The Medical Care Provider Specialist provides workers' compensation claims information to medical care providers. The Medical Care Provider Specialist also assists providers with disputes over non-payment and underpayment of treatment by contacting appropriate parties and facilitating resolution.

===Services for attorneys===
The Commission offers attorneys representing clients conducting Commission business several methods of staying current with standard practice and procedure, as well as sources of workers' compensation information. Online access is available to attorneys through WebFile, the Commission's web-based file access portal. Judicial opinions are available for searching online.

===Services for self-insured organizations===
Based on the information in the application, and any other information that may be requested, the Commission assesses the applicant's financial status, the nature and hazard of the employment, the number of employees, the amount of payroll, the employer's claims experience (frequency, severity, and cost), the employer's ability to manage claims, and such other factors as may affect the viability of the applicant as an individual self-insurer for workers' compensation in Virginia.

This assessment results in a determination of whether the privilege of self-insurance can be granted and what security is necessary. The security may be in the form of a bond from a licensed surety company, certificate of deposit, United States government obligations, letter of credit or cash, in the minimum amount of $750,000. Most security amounts are considerably higher than the minimum. The employer may also be required to carry excess coverage. If the applicant is a subsidiary of a larger corporation, a parental guarantee will usually be required. The Commission requires that even if self-insurance is subsequently surrendered or revoked, the security must remain in place to cover all outstanding liability for the period of self-insurance.

If approved, the applicant is issued a Certificate of Self-Insurance which remains in full force and affect until voluntarily surrendered or revoked by the Commission.
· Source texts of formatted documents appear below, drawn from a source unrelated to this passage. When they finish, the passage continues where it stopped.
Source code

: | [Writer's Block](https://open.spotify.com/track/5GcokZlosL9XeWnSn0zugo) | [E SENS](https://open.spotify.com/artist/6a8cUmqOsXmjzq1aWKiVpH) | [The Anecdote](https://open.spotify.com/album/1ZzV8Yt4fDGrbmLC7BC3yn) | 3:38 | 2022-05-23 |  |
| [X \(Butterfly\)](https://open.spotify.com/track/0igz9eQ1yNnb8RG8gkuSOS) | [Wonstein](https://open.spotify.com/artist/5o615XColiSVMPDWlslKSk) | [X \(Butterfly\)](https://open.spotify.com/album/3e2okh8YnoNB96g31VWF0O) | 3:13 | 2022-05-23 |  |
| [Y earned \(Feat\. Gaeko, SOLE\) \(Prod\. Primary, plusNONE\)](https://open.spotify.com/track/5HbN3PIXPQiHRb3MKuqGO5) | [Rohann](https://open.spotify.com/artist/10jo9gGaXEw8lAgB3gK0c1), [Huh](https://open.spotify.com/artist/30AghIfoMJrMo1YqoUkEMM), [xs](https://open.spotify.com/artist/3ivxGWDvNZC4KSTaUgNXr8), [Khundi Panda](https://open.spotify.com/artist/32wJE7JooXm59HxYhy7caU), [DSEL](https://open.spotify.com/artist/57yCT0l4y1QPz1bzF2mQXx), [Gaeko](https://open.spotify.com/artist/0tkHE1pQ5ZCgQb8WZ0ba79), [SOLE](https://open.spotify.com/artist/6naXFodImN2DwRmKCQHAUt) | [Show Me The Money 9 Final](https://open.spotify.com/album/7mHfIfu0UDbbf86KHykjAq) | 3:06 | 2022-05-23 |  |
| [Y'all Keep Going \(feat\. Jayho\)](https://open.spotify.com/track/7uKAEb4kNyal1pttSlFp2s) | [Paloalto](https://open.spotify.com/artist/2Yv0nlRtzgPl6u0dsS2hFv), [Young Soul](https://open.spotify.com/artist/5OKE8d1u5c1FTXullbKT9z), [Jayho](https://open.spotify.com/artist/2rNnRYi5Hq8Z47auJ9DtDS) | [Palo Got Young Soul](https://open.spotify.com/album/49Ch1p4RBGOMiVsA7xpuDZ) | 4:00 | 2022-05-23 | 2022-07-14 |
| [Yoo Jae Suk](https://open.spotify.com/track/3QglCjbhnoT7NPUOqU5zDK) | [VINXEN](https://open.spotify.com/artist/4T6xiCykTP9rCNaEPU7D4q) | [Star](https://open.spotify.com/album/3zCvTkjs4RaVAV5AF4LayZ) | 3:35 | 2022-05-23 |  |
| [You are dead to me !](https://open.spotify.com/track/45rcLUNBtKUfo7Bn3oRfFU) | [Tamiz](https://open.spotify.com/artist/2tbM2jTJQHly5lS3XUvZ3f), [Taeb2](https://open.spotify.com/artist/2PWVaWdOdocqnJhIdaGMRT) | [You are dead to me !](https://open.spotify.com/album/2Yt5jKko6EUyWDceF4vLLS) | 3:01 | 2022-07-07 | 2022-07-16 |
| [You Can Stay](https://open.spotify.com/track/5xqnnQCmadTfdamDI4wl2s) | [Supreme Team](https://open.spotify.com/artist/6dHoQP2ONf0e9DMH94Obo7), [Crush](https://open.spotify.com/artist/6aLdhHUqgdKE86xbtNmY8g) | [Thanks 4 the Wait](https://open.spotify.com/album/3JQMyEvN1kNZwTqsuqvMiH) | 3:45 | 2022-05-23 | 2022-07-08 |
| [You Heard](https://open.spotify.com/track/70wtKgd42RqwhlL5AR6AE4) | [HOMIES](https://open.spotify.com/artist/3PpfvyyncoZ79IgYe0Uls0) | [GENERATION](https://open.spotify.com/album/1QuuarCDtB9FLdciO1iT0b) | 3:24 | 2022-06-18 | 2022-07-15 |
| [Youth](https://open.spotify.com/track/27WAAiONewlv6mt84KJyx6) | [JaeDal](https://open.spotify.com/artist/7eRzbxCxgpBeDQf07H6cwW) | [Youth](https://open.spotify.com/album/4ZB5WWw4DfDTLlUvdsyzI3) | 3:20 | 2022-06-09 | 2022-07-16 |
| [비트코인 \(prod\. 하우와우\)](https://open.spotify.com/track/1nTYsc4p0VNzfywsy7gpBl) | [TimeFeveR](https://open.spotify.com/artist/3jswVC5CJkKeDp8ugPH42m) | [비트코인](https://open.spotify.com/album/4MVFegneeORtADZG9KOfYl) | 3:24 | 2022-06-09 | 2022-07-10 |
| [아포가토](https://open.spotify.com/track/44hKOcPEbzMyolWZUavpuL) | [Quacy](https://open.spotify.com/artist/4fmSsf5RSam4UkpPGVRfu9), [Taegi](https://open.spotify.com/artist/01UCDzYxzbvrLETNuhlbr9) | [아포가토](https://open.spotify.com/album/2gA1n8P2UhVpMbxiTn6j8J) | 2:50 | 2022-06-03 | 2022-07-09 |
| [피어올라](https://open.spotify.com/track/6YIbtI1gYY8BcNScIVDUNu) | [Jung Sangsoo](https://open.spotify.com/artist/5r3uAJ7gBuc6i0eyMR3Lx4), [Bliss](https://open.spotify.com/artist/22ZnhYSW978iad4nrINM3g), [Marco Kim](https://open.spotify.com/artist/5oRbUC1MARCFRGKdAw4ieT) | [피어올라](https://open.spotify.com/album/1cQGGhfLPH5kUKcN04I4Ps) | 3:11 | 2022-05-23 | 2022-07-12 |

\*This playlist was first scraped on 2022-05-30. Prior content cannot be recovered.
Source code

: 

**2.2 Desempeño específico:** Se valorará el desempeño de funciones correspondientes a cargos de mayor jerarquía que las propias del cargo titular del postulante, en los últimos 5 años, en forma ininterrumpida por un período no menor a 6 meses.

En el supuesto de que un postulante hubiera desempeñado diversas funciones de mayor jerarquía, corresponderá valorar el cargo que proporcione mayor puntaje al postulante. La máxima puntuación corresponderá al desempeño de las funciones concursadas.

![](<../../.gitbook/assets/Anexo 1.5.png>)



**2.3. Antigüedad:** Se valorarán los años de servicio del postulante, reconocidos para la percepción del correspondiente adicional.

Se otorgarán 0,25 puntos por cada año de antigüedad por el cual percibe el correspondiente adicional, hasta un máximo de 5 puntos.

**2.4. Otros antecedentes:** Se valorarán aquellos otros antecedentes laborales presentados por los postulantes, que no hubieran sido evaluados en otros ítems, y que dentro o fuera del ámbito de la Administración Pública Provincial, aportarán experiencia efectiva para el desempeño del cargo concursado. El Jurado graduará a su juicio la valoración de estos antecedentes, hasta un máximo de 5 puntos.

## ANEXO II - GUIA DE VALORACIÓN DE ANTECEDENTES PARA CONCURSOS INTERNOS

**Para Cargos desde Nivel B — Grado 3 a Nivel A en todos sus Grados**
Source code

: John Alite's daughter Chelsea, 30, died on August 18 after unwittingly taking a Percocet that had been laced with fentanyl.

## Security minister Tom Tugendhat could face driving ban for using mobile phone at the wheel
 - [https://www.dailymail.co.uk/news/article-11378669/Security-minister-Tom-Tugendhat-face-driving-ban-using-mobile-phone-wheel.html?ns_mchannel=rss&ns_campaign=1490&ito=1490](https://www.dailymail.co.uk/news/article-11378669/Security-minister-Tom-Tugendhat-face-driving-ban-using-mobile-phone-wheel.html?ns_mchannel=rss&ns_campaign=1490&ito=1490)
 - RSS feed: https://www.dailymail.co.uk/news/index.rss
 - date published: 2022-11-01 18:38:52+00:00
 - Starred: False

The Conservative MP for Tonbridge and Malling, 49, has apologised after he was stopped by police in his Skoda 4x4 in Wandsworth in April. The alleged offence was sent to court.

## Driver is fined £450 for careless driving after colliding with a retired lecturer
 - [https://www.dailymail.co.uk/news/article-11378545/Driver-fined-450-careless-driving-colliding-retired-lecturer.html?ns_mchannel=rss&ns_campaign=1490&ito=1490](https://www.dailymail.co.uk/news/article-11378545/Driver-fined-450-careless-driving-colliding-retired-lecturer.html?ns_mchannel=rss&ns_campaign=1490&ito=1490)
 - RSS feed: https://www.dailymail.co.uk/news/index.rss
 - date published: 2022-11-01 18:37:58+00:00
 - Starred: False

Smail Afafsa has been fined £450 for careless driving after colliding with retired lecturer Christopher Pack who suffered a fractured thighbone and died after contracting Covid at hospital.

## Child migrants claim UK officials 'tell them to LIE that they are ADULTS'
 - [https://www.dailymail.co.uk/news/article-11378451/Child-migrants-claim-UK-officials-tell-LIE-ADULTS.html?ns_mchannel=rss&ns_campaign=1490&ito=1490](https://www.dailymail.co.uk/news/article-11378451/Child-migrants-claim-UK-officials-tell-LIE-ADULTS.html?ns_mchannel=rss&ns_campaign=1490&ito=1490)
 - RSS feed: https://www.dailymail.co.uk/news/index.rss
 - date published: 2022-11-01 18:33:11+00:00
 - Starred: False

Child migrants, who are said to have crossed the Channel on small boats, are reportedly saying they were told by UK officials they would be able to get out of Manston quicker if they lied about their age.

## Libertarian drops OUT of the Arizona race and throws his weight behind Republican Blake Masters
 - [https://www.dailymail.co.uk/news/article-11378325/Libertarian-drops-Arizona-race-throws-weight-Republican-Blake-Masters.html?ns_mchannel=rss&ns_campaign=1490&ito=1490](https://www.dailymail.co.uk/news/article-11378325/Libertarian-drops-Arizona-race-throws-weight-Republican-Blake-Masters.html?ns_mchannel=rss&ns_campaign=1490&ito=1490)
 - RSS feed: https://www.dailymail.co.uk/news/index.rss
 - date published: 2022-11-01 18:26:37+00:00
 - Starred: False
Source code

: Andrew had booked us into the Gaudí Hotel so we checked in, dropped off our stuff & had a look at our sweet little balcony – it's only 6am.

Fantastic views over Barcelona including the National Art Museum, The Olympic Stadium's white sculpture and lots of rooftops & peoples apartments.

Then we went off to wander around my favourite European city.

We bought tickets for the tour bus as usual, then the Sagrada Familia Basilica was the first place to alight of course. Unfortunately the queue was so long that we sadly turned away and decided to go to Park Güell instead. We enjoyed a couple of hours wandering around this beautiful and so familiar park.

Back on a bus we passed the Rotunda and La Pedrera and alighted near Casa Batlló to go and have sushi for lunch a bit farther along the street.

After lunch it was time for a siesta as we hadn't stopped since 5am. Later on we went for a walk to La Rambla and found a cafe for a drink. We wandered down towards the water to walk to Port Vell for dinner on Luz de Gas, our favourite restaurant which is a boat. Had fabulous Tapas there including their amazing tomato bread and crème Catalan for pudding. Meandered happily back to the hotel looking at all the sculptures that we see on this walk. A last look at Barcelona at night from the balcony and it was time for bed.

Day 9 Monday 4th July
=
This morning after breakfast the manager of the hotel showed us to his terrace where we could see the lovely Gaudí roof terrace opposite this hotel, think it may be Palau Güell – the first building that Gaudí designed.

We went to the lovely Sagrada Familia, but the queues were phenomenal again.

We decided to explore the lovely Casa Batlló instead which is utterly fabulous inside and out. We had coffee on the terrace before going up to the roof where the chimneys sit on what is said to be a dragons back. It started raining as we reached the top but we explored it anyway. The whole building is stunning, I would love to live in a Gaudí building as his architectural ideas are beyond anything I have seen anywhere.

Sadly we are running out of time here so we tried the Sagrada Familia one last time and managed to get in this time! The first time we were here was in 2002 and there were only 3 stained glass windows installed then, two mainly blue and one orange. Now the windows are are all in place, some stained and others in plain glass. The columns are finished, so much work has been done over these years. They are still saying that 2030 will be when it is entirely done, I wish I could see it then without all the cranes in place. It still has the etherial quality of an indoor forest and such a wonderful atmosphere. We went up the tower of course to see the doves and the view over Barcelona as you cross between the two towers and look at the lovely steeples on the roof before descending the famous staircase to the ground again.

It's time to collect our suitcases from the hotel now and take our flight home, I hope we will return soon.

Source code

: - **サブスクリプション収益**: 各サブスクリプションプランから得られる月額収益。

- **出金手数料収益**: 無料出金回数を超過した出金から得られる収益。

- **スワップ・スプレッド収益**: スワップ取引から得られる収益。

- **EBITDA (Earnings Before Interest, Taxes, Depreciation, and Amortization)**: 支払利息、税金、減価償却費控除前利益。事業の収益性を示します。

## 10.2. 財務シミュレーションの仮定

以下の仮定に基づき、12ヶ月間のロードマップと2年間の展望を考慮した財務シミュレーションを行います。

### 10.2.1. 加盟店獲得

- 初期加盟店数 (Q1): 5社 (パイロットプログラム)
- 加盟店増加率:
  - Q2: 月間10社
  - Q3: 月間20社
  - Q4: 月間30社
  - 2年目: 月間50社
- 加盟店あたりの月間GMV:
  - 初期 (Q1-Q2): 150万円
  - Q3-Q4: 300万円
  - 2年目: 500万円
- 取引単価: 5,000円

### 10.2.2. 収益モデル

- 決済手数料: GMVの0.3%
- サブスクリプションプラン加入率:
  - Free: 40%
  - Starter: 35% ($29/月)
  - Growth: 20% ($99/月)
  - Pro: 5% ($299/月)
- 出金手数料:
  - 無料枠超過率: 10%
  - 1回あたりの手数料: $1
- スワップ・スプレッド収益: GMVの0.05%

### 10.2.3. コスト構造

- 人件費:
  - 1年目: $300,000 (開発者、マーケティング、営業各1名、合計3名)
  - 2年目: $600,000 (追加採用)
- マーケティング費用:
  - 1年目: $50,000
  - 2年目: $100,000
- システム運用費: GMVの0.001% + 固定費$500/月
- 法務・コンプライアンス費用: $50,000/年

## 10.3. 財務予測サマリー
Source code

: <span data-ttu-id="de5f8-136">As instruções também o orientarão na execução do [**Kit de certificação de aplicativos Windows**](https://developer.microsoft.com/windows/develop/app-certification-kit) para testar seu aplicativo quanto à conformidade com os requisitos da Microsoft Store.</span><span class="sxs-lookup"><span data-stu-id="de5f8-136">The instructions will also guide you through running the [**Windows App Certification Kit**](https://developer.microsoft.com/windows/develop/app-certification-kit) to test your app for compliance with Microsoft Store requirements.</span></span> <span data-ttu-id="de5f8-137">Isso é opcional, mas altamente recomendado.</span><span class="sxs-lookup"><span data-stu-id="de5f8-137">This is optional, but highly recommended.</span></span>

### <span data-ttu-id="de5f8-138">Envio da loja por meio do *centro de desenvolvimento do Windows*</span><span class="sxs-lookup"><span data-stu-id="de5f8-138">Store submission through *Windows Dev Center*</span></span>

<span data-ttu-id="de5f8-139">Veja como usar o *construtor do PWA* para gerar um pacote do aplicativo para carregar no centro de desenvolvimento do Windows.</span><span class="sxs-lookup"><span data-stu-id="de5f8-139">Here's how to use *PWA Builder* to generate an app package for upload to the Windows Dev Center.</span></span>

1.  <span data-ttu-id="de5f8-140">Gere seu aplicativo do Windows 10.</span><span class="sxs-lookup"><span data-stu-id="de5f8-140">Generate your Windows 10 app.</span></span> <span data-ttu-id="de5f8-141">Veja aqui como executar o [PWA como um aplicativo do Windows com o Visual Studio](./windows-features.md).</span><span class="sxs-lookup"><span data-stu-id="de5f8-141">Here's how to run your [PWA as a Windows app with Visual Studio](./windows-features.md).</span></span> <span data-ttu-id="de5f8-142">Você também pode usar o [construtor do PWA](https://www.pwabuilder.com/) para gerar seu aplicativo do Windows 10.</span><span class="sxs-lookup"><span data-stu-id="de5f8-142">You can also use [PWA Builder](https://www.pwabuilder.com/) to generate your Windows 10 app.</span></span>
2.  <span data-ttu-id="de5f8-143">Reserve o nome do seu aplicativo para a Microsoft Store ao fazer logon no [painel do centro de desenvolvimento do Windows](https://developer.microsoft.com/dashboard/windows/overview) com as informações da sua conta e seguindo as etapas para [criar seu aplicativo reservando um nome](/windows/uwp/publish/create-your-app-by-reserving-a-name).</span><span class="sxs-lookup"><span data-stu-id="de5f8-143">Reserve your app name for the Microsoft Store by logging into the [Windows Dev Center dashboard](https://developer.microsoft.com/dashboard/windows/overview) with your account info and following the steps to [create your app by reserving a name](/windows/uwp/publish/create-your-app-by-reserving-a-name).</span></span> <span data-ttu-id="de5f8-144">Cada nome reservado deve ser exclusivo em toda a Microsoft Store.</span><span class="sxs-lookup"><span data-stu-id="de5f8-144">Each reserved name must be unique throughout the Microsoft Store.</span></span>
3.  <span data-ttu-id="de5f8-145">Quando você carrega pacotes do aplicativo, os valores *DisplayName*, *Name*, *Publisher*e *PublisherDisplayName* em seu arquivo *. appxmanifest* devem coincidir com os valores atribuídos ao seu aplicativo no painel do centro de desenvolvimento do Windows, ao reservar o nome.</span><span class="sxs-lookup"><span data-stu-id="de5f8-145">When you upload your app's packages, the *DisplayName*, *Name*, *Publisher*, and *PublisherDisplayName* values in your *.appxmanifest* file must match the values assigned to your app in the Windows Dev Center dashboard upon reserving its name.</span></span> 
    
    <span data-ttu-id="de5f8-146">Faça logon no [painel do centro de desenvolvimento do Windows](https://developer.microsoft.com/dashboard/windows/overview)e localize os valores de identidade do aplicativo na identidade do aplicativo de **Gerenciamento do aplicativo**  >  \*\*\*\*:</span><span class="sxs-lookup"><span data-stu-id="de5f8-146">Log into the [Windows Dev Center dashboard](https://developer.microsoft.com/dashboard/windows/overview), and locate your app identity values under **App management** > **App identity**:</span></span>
The self-insurer must pay directly all benefits to which the employee is entitled under Virginia Law. The Commission also requires that the self-insurer designate a single in-state representative who can meet the requirements specified in the 1991 directive on designated representatives. Requirements regarding addresses to be used for the routine handling of claims are included in Section 4 of that same directive.

===Services for Group Self-Insurance Associations (GSIAs)===
Virginia employers that are required to insure their workers' compensation liability may be eligible to participate in a group self-insurance association. The Virginia Workers' Compensation Act established this program in section 65.2-802 of the Code of Virginia. The program is administered by the State Corporation Commission, Bureau of Insurance.

For those associations currently providing services under the program, the Commission provides online access to such associations to satisfy their reporting obligations. This access is available through WebFile, the Commission's web-based file access portal.

===Services for professional employer organizations (PEOs)===
Virginia employers required to insure their workers' compensation liability may be eligible to participate in a professional employer organization. The Virginia Workers' Compensation Act established this program in section 65.2-803.1 of the Code of Virginia. The program is administered by the Commission.

Pursuant to Section 65.2-803.1, all professional employer organizations must register with this Commission prior to transacting business in Virginia, and provide regular reports subsequent to the initial registration. PEO registration and reporting requirements are found in the Virginia Workers' Compensation Act and in the Commission's regulations.

For those professional employer organizations currently providing services under the program, the Commission provides online access to such organizations to satisfy their reporting obligations. This access is available through WebFile, the Commission's web-based file access portal.